§ Aufgabe
Schreiben Sie die folgenden Zeilen Wort für Wort ab.
※
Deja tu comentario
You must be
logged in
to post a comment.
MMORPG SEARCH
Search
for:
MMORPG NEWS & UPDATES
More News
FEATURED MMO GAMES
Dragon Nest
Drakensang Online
※
§ Lösung
Deja tu comentario
You must be
logged in
to post a comment.
MMORPG SEARCH
Search
for:
MMORPG NEWS & UPDATES
More News
FEATURED MMO GAMES
Dragon Nest
Drakensang Online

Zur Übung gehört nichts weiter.